*** Block opens ***
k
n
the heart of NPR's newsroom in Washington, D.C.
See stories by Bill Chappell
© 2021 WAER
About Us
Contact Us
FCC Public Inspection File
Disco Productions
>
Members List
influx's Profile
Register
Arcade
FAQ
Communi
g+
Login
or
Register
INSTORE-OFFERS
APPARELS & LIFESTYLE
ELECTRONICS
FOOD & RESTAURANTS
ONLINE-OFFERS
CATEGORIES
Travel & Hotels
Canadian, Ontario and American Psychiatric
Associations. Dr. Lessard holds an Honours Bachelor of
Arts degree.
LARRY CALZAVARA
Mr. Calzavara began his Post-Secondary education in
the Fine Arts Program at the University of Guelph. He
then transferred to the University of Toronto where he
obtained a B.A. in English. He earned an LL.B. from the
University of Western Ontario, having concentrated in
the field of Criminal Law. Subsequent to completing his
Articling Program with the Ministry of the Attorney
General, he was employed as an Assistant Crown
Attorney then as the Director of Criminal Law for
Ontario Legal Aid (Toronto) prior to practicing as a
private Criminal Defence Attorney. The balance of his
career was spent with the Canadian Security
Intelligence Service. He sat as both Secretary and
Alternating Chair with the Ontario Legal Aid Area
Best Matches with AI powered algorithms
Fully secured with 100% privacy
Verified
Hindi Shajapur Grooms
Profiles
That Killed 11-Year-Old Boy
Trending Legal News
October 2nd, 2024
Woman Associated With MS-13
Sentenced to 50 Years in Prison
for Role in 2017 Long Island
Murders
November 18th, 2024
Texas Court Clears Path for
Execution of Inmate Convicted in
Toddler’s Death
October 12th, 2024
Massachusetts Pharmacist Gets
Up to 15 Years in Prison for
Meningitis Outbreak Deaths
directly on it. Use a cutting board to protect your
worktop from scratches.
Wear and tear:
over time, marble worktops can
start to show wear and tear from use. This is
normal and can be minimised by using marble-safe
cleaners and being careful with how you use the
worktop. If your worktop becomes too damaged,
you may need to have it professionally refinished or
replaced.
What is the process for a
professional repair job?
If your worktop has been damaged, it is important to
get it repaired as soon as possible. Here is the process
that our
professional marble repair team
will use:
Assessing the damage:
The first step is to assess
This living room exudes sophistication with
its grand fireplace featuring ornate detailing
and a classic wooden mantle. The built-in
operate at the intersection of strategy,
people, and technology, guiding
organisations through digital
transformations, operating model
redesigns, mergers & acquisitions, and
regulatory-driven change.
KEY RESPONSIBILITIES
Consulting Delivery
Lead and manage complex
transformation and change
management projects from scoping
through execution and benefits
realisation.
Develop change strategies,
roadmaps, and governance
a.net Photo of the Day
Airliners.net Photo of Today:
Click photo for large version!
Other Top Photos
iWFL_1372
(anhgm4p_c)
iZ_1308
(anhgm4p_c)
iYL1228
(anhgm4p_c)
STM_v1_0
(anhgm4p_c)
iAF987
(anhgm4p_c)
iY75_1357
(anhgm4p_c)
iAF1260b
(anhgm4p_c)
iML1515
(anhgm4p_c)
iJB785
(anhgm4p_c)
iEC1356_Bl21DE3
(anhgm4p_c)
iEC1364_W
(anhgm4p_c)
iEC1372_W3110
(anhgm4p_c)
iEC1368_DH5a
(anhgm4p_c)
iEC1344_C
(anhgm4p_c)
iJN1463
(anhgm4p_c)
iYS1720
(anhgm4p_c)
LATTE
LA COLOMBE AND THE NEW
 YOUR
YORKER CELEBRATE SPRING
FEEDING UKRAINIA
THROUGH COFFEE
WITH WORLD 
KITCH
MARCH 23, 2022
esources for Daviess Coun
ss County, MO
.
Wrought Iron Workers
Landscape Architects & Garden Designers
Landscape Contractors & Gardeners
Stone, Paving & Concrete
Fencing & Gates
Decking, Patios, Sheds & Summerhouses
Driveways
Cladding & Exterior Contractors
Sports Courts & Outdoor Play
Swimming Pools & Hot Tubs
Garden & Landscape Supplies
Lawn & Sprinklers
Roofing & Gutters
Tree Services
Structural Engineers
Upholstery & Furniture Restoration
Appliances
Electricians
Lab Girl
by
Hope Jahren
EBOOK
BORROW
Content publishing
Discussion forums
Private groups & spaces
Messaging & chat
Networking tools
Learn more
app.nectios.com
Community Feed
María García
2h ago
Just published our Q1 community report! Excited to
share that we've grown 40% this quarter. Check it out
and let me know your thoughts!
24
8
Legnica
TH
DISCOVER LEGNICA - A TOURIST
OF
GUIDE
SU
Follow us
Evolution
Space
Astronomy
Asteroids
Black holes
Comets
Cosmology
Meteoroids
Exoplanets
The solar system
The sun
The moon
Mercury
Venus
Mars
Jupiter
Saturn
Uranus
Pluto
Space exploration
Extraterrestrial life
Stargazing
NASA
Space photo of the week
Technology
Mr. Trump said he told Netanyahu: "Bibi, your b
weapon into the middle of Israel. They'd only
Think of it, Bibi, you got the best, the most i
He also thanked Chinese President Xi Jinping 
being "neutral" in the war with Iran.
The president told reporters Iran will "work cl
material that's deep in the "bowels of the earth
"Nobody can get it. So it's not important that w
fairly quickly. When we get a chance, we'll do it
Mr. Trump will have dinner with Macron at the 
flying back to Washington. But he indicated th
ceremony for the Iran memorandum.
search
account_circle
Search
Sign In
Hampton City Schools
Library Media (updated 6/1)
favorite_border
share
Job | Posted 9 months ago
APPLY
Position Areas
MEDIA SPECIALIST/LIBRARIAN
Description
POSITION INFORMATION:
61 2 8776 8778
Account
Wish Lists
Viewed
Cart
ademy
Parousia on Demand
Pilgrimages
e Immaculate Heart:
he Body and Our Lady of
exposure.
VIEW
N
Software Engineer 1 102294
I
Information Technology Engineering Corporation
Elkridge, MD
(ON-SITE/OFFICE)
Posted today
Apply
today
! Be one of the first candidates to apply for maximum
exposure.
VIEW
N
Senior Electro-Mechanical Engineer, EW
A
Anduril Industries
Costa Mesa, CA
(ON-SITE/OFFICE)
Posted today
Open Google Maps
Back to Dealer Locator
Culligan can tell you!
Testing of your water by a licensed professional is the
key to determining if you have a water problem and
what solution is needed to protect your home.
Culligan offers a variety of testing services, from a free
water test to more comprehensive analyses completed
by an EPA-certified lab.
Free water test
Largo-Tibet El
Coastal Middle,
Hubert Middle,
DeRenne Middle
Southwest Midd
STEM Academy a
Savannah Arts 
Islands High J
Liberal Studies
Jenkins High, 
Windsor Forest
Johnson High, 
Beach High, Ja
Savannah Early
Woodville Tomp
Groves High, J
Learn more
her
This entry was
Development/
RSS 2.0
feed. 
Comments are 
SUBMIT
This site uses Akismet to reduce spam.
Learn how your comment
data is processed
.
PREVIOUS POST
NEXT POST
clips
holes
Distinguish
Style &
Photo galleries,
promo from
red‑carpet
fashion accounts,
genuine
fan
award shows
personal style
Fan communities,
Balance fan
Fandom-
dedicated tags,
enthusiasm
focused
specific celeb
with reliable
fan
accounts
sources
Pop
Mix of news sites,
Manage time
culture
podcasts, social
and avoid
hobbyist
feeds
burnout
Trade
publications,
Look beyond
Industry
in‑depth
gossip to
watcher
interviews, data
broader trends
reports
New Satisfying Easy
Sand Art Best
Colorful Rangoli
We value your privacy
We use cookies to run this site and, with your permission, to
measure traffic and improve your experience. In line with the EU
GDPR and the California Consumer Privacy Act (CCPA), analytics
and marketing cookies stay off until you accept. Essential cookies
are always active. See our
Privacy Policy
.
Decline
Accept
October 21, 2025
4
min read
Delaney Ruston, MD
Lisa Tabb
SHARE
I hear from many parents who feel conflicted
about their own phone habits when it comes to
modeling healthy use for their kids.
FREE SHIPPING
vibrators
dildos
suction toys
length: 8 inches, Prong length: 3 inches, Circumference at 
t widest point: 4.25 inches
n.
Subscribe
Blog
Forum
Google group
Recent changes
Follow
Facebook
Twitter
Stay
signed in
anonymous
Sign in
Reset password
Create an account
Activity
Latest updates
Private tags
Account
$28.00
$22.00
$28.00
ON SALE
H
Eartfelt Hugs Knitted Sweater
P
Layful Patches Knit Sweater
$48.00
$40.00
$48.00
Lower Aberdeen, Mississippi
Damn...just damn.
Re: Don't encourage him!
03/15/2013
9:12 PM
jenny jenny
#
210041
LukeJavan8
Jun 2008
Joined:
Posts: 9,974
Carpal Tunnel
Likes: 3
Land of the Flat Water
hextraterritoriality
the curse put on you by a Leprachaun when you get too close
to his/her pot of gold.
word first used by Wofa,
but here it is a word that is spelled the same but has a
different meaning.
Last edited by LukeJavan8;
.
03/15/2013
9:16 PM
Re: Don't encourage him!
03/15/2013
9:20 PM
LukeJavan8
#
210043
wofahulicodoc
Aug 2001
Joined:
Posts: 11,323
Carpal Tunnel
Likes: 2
*** Block closes ***
The problem: Quote exactly the lines running from the start of the listing above through the line where "Intelligence Service. He" is found, and output no other lines.

Result of the exercise:
k
n
the heart of NPR's newsroom in Washington, D.C.
See stories by Bill Chappell
© 2021 WAER
About Us
Contact Us
FCC Public Inspection File
Disco Productions
>
Members List
influx's Profile
Register
Arcade
FAQ
Communi
g+
Login
or
Register
INSTORE-OFFERS
APPARELS & LIFESTYLE
ELECTRONICS
FOOD & RESTAURANTS
ONLINE-OFFERS
CATEGORIES
Travel & Hotels
Canadian, Ontario and American Psychiatric
Associations. Dr. Lessard holds an Honours Bachelor of
Arts degree.
LARRY CALZAVARA
Mr. Calzavara began his Post-Secondary education in
the Fine Arts Program at the University of Guelph. He
then transferred to the University of Toronto where he
obtained a B.A. in English. He earned an LL.B. from the
University of Western Ontario, having concentrated in
the field of Criminal Law. Subsequent to completing his
Articling Program with the Ministry of the Attorney
General, he was employed as an Assistant Crown
Attorney then as the Director of Criminal Law for
Ontario Legal Aid (Toronto) prior to practicing as a
private Criminal Defence Attorney. The balance of his
career was spent with the Canadian Security
Intelligence Service. He sat as both Secretary and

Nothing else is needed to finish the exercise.